> Parts of the exercise:
**1.** Retype the passage from the snook fishing thread, starting with "My first snook" and going on through "one on fly.".
**2.** Write what comes next in the snook fishing thread, picking up after its final post.

> Excerpted passage:
--------------------------------

Can't wait to get my skiff to mingo and get it done on some real snook though. lol

Also caught one even smaller peacock than any of the snook.
It was a miniature day today. lol

I know if I would have been able to stay longer, I would have gotten one of the larger snook.


----------



## skinny_water (Jun 11, 2008)

Congrats! The first one is always the hardest!

I have found tons of snook in fresh water rivers. The "freshest" one that I caught was 5 miles from Zolfo Springs on the Peace River. Caught in 2004 just after hurricane season, the water level was really low, and he was almost landlocked.


----------



## paint it black (Nov 3, 2007)

Yeah I have caught plenty of snook in freshwater but none this small. 
I hooked my biggest snook in freshwater till it broke my X-rap at boatside and came off before we could boat it.
It was 40+ inches. 

My first snook ever was about 4 years ago in freshwater on an X-rap too.. lol
Actually it was even at the same lake as I was at today.

But I've been wanting one on fly so bad. lol

Would be great to hook up to a nice sized one on fly.


----------



## skinny_water (Jun 11, 2008)

You get your 8wt fixed?


----------



## paint it black (Nov 3, 2007)

> You get your 8wt fixed?




Not really.
Using my 5wt reel and line on the cheap scientific angler 8wt rod until I just buy a new combo.
The other 8wt is working, but it's much harder to cast.

--------------------------------

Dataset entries
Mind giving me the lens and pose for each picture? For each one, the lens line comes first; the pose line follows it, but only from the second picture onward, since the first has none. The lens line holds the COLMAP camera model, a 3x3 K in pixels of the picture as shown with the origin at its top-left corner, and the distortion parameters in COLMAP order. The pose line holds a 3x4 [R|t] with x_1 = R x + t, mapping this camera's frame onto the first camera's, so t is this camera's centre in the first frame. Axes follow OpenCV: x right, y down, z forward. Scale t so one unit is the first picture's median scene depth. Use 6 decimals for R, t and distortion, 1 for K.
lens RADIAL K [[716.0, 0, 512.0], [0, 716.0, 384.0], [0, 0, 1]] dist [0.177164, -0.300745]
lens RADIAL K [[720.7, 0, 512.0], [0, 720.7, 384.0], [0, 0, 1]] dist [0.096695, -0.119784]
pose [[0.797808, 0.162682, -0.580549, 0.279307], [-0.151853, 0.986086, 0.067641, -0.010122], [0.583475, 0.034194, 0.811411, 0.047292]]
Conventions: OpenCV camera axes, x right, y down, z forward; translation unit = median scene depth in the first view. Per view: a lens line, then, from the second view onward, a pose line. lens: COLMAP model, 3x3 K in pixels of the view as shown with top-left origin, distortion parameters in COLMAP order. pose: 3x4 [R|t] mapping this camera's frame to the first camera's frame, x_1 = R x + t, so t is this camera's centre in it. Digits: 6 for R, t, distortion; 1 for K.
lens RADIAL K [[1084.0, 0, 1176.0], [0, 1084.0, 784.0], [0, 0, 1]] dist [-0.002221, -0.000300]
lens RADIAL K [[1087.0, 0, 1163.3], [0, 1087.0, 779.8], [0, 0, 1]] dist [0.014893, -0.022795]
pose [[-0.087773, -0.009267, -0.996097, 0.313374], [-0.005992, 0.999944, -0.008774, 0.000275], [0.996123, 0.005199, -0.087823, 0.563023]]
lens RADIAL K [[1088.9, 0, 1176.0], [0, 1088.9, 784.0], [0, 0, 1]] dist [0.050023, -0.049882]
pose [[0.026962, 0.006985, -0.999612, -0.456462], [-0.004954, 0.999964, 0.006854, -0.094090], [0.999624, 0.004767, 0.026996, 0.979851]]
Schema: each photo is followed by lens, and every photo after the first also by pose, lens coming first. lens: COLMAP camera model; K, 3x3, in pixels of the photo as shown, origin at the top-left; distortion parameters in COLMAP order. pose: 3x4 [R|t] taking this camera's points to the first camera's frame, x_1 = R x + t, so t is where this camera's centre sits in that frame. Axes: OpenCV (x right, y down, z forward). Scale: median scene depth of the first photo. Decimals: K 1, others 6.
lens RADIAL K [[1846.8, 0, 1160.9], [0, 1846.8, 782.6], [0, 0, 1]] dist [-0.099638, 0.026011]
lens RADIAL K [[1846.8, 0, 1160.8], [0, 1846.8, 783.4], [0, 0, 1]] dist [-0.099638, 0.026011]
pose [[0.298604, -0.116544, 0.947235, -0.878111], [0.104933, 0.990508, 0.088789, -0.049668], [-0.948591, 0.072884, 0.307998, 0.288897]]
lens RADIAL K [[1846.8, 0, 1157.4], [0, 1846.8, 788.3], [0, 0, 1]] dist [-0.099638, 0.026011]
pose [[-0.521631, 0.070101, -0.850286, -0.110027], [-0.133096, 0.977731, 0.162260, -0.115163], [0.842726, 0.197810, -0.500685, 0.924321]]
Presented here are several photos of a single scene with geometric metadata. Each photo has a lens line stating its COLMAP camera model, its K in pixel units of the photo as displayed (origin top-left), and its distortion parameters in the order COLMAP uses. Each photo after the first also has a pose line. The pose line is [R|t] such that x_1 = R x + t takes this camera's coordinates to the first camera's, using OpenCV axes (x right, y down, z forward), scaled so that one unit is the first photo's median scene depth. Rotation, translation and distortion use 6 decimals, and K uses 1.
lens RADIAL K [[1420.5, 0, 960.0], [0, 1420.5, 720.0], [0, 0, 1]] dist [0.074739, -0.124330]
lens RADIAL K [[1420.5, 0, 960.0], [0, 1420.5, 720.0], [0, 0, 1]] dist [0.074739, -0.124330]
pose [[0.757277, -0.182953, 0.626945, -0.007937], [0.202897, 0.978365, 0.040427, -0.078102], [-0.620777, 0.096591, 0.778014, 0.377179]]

--------------------------------

> Responses for each task:
**1.**
My first snook ever was about 4 years ago in freshwater on an X-rap too.. lol
Actually it was even at the same lake as I was at today.

But I've been wanting one on fly so bad. lol

Would be great to hook up to a nice sized one on fly.

**2.**
----------



## mark_gardner (Mar 18, 2009)

> Congrats!  The first one is always the hardest!
> 
> I have found tons of snook in fresh water rivers.  The "freshest" one that I caught was 5 miles from Zolfo Springs on the Peace River.  Caught in 2004 just after hurricane season, the water level was really low, and he was almost landlocked.



same here, we were doing a 2 day float trip down the peace river and i caught a couple of them  they were small ones but a lot of fun on ultra lite equipment ;D


glad you put your boy on one stra8 and even happier they didnt tow your truck ;D


----------



## HaMm3r (Dec 11, 2006)

Congrats on the fly caught snook! [smiley=supercool.gif] Still looking my first on fly.


----------



## james_bingham3 (Oct 22, 2009)

> > Congrats!  The first one is always the hardest!
> >
> > I have found tons of snook in fresh water rivers.  The "freshest" one that I caught was 5 miles from Zolfo Springs on the Peace River.  Caught in 2004 just after hurricane season, the water level was really low, and he was almost landlocked.
> 
> ...




i caught my first fresh water snook under the bridge on 17 in zolfo, we were building the bridge and on my lunch break i destroyed a push button zebco , had to pull him in by hand 22" best lunch i had all year , that area also has some of the best shaarks teeth to be found. i was looking at fly rods yesterday , wife says i have hard enough time catchen fish with a spinning rod  I need a new wife


----------



## hilrod (Jul 23, 2008)

Congrats on your first snook on fly. Send me a message if your going to do any fishing this weekend. I just got a Sage largemouth and I am planning on breaking it in this weekend.


----------



## paint it black (Nov 3, 2007)

> Congrats on your first snook on fly. Send me a message if your going to do any fishing this weekend. I just got a Sage largemouth and I am planning on breaking it in this weekend.



Planning on doing some fishing around local areas with fly on Sunday.
A friend of my parents has a fly rod and he's been asking me to show him the ropes a bit.
He said he can cast, but hasn't caught much. 
I'll probably take him around town see if he gets some fish.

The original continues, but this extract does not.